Requirement: In the listing that follows, how many lines include the word "Yield"? Only the number is wanted.

Input material:
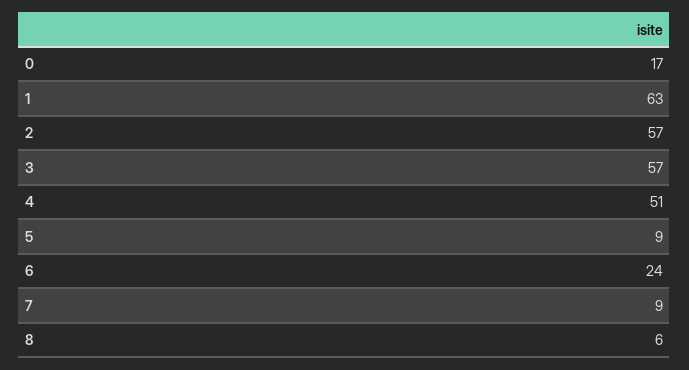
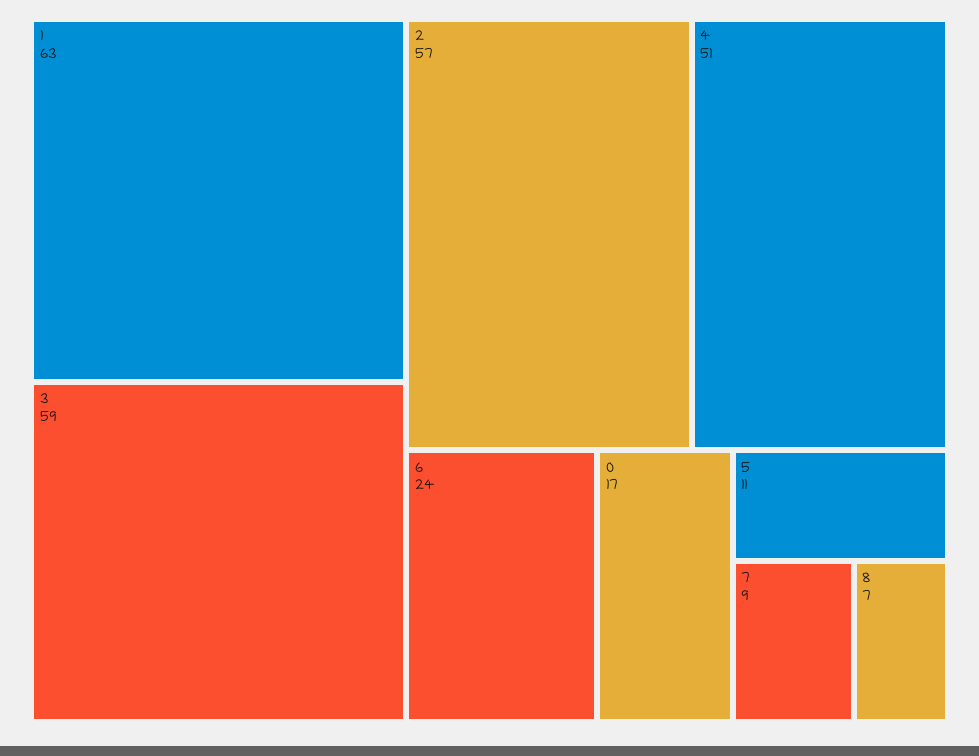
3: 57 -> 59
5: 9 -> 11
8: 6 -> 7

...

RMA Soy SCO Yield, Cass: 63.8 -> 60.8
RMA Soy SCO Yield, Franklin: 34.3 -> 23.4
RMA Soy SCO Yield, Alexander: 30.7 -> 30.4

* * *

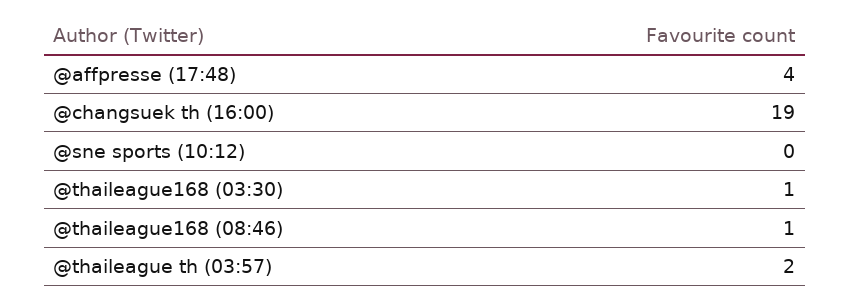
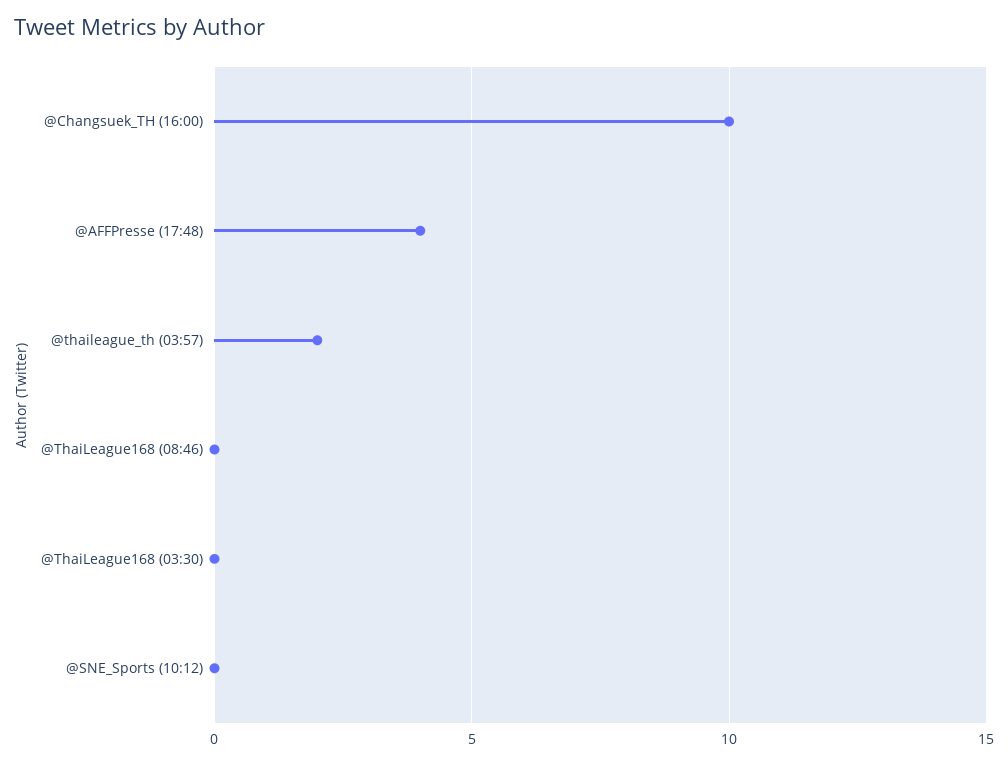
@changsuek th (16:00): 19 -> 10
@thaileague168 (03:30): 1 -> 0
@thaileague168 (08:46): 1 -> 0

Response area: 3